Helios crawls 60,000 news sources every day to help inform its platform and Cersi’s responses, keeping them highly updated and relevant, according to Martin-Rayo.
In a demo view showed to VentureBeat over the video call interview, Martin-Rayo showed off the “supplier dashboard” that Helios’s initial small group of beta customers have had access to since March 2023. It allows customers to input their supplier name, the commodity that is being supplied, and the location from which it originates.
Then, Helios provides a score and shows if the commodity is at low, medium, or high risk of disruption from natural or human-driven causes, as well as an explanation of what that score was assigned.
The product also shows a map of the world that represents a customer’s entire global chain as points on it, which the user can click into to learn more about that particular supplier and the events impacting them.
Where Cersi comes in is as a conversational assistant. Now, instead of a user having to navigate this dashboard all on their own and copy and paste the data over into a report, Cersi can fetch it and prepare it using natural language queries and providing responses in similarly natural language.
“The reason this is so special,” Martin-Rayo asserted, “is that historically…these [CPG or wholesale supply] companies would have these existing contracts with consulting firms, where they would pay tens of thousands to hundreds of thousands for reports on this information, and it might take a couple of days or weeks. Now, you’re able to get it in seconds.”
Innovating new weather analysis AI
Coming from the white-collar worlds of business and software, Martin-Rayo and Canlilar had lots to learn about agriculture when developing Helios — and when building Cersi in particular.
“Frost occurs through a precise combination of humidity and temperature,” Martin-Rayo said. “Liquid inside plants will burst open, and that’s why it’s damaging for agricultural crops. We’ve had to build different proprietary [machine learning] models around growing seasons.”
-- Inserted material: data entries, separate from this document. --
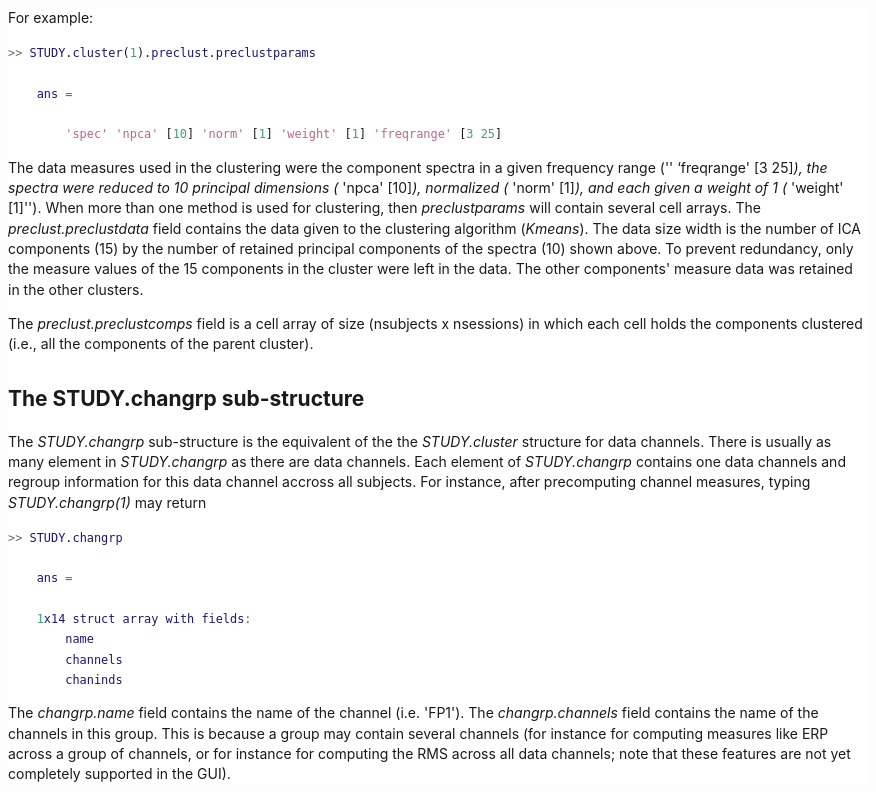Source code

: 
For example:

``` matlab
>> STUDY.cluster(1).preclust.preclustparams

    ans =

        'spec' 'npca' [10] 'norm' [1] 'weight' [1] 'freqrange' [3 25]
```

The data measures used in the clustering were the component spectra in a
given frequency range ('' ‘freqrange' \[3 25\]*), the spectra were
reduced to 10 principal dimensions (* 'npca' \[10\]*), normalized (*
'norm' \[1\]*), and each given a weight of 1 (* 'weight' \[1\]''). When
more than one method is used for clustering, then *preclustparams* will
contain several cell arrays.
The *preclust.preclustdata* field contains the data given to the
clustering algorithm (*Kmeans*). The data size width is the number of
ICA components (15) by the number of retained principal components of
the spectra (10) shown above. To prevent redundancy, only the measure
values of the 15 components in the cluster were left in the data. The
other components' measure data was retained in the other clusters.

The *preclust.preclustcomps* field is a cell array of size (nsubjects x
nsessions) in which each cell holds the components clustered (i.e., all
the components of the parent cluster).

The STUDY.changrp sub-structure
--------------------------------
The *STUDY.changrp* sub-structure is the equivalent of the the
*STUDY.cluster* structure for data channels. There is usually as many
element in *STUDY.changrp* as there are data channels. Each element of
*STUDY.changrp* contains one data channels and regroup information for
this data channel accross all subjects. For instance, after precomputing
channel measures, typing *STUDY.changrp(1)* may return

``` matlab
>> STUDY.changrp

    ans =

    1x14 struct array with fields:
        name
        channels
        chaninds
```

The *changrp.name* field contains the name of the channel (i.e. 'FP1').
The *changrp.channels* field contains the name of the channels in this
group. This is because a group may contain several channels (for
instance for computing measures like ERP across a group of channels, or
for instance for computing the RMS across all data channels; note that
these features are not yet completely supported in the GUI).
Martin-Rayo said partnerships with former leaders at Coca Cola, Starbucks, and Aldi have helped inform their product and its data analysis.
Unlike other companies that have chosen to pursue a strategy of springboarding off leading commercial models, acting as “wrappers” of OpenAI’s GPT-3.5 for example, Helios is leveraging upon source and its own internal ML chops.
Asked about the technology underlying Cersi, Martin-Rayo told VentureBeat: “We’re not using GPT. It’s been a combination of a lot of proprietary stuff and open source. It’s been an enormous lift to be able to build it.”
Though Helios has set its sights on improving supply chain resiliency and “making sure that preventable food supply shortages never happen again,” Martin-Rayo also admits that commodities traders who can take advantage supply shortages to make money are also among the users of his company’s technology, but says they too could help ensure a more secure food supply chain.
“I think the mentality from the customers that we talked to is much more along the lines of how can we be much more proactive and work with our suppliers to mitigate some of these risks,” he explained.
Right now, Martin-Rayo said that “a majority” of Helios’s early customers “have been food processors and CPGs.”